# TRECHO DO TEXTO
╔══

Em 1999, a cada 100 estudantes das universidades brasileiras, 15 eram negros. Vinte anos depois, são 46 negros a cada 100, de acordo com o Instituto Nacional de Estudos e Pesquisas Anísio Teixeira (Inep). A Lei de Cotas, de agosto de 2012, é uma das grandes responsáveis por esse avanço. Ela determina que as 69 universidades federais e os 38 institutos federais de educação, ciência e tecnologia reservem no mínimo 50% das vagas para estudantes que concluíram o ensino médio em escolas públicas. Dentro da reserva de cotas, as vagas devem ser preenchidas por estudantes autodeclarados pretos, pardos, indígenas e por pessoas com deficiência.

Precisamos, então, continuar a reafirmar nosso compromisso com a luta pelo fim de todos os tipos de desigualdades sociais, em especial pelo fim de qualquer forma de racismo. E que, em todas as ações, sejam elas institucionais ou individuais no nosso dia a dia, possamos colocar em prática esse compromisso tão importante para que tenhamos uma sociedade mais justa e igualitária, com a inclusão de fato da comunidade negra em todos os espaços universitários e sociais.

Conscientes da extensão e profundidade dos problemas que enfrenta, o negro sabe que sua luta não está limitada a pequenas reivindicações de caráter empregatício ou de direitos civis, numa sociedade capitalista-burguesa. O negro luta contra todas os componentes do sistema ou estrutura vigente, inclusive ima ideologia da opressão promovida através da teorização "científica" seja de sua inferioridade biossocial, da miscigenação sutilmente compulsória ou da criação do mito "democracia racial". Essa "intelligentsia" fabricou uma "ciência” histórica que ativamente contribuiu para a desumanização dos africanos e seus descendentes, com o intuito de servir os interesses do projeto colonial eurocentrista, racista e opressor.

Um futuro melhor não é abstrato, mas sim exige uma realidade em termos concretos - de pão, moradia, saúde, trabalho – assim como de componentes mais sensíveis da personalidade negra expressas em sua religião, cultura, história, costumes e outras formas. A segurança de um futuro melhor para a população negra não se inclui nos dispositivos da chamada "lei de segurança nacional". Esta é a segurança das elites dominantes, de uma “ordem” econômica, social e política em vigor é aquela associada e inseparável das teorias “científicas" e dos parâmetros culturais e ideológicos engendrados pelos opressores e exploradores tradicionais da população afro-brasileira.

╚══

# TAREFAS A CUMPRIR
A – Traduza para o inglês esta frase do texto sobre a população negra e as cotas: "A Lei de Cotas, de agosto de 2012, é uma das grandes responsáveis por esse avanço."
B – Dê prosseguimento ao texto sobre a população negra e as cotas a partir do ponto em que ele termina.

# DADOS FORNECIDOS
╔══

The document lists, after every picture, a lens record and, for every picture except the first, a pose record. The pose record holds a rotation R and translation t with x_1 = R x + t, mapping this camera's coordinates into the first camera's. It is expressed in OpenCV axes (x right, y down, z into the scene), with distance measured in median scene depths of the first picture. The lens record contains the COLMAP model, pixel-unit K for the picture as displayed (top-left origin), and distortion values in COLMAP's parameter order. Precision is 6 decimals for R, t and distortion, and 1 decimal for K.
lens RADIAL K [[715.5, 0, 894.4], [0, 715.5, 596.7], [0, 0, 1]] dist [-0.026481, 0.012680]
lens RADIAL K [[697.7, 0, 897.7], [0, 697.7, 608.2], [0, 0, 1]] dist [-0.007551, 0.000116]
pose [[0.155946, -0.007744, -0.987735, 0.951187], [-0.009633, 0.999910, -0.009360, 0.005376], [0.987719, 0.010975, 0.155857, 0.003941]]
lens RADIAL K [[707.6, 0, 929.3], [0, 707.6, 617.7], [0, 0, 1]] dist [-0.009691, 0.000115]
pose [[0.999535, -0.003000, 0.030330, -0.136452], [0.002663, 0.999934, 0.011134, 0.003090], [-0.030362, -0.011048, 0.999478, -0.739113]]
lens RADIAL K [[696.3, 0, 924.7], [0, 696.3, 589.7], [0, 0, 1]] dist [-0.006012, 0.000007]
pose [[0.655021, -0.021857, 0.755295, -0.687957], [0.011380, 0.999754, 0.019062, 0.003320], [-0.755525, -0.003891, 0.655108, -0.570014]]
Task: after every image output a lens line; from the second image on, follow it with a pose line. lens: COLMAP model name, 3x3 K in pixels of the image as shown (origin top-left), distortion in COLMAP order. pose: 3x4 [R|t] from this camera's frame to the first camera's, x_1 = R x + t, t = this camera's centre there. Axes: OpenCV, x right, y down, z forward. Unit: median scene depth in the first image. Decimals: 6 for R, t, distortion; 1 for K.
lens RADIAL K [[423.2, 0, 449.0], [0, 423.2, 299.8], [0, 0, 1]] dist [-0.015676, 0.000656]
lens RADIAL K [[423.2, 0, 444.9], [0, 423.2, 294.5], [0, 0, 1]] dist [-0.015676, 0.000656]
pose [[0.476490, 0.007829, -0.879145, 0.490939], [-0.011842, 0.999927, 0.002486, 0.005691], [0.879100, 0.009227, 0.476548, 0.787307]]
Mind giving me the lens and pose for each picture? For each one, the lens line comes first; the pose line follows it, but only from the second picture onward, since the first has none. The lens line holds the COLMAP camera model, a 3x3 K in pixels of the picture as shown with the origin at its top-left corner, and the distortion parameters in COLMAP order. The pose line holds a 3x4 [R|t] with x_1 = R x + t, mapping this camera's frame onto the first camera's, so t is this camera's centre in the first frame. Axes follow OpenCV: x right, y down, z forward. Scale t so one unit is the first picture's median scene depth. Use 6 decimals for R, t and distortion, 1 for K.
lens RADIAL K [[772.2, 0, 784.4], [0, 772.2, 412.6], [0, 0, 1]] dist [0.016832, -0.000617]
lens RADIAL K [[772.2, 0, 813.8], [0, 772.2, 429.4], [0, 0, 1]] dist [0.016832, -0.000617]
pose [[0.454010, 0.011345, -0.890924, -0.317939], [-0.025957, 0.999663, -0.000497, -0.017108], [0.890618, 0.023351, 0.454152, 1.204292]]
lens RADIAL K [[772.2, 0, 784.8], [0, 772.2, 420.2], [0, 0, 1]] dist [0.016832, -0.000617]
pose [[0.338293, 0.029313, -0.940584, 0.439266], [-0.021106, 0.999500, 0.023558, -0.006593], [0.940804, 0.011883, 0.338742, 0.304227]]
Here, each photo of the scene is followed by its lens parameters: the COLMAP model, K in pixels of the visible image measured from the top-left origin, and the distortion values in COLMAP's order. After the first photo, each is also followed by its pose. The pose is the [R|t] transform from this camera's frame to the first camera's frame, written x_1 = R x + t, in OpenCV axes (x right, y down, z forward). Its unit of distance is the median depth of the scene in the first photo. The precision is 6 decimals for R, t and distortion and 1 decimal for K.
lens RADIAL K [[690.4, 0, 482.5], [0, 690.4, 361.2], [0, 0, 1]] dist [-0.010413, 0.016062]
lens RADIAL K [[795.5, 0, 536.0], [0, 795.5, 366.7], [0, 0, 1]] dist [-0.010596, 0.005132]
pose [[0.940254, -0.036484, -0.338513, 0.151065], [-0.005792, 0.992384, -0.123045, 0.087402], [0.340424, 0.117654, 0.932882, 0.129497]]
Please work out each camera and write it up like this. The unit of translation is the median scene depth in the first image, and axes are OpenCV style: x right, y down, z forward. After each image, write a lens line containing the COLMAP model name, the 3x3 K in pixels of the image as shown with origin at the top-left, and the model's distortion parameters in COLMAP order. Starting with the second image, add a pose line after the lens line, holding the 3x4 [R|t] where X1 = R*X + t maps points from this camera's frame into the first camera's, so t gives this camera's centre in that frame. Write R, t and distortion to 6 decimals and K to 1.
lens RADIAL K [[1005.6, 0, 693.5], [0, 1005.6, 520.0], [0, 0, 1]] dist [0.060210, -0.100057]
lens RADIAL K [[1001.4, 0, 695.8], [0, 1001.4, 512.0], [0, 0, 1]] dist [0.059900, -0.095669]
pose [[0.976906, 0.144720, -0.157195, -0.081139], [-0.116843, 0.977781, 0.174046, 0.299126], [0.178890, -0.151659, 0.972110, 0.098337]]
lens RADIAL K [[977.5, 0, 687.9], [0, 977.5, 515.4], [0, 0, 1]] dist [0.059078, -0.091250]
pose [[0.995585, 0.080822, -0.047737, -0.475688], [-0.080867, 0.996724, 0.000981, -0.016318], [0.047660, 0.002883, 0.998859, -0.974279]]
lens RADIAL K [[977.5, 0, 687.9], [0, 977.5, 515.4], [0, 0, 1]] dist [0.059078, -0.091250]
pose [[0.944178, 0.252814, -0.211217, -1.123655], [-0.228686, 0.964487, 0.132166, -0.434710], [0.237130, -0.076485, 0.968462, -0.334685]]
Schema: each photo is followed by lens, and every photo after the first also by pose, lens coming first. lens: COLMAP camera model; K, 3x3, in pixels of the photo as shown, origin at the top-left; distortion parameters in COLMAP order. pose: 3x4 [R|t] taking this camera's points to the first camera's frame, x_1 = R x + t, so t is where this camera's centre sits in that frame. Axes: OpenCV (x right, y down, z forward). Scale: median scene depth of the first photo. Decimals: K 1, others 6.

╚══

# RESPOSTAS ESPERADAS
A – The Quota Law, from August 2012, is one of the main drivers of this progress.

B –
Um instrumento conceitual operativo se faz necessário, indicando a demanda da sistematização e interpretação da experiencia do negro, possibilitando tirar desse ato todas as lições teóricas e práticas conforme a perspectiva exclusiva dos interesses da população negra e de sua respectiva visão de futuro - ciência histórico-humanista do quilombismo. Quilombo não significa escravo fugido. Quilombo quer dizer reunião fraterna e livre, solidariedade, convivência, comunhão existencial. Repetimos que a sociedade quilombola representa uma etapa no progresso humano e sociopolítico em termos de igualitarismo econômico.

Um futuro de melhor qualidade para a população afro-brasileira só pode ocorrer pela organização e mobilização coletiva, tanto da população negra como das inteligências e capacidades escolarizadas, por uma criação teórico-científica material e contextualizada. Uma teoria científica fundida à prática histórica que efetivamente combata ao apagamento e extermínio sistematizado da comunidade negra. Esta tensão, capaz de mobilizar e modificar o tecido social, necessariamente consubstancia a essência e o processo do quilombismo. Assegurar a condição humana do povo afro-brasileiro, há tantos séculos tratado e definido de forma humilhante e opressiva, é o fundamento ético do quilombismo. Deve-se assim compreender a subordinação do quilombismo ao conceito que define o ser humano como o seu objeto e sujeito científico, dentro de uma concepção de mundo e de existência na qual a ciência constitui uma entre outras vias do conhecimento.


Giovana Shimoda Baptista


Referência:

O quilombismo: documentos de uma militância pan-africanista. 2. ed. Brasília / Rio de Janeiro: Fundação Palmares / OR Editor Produtor, 2002.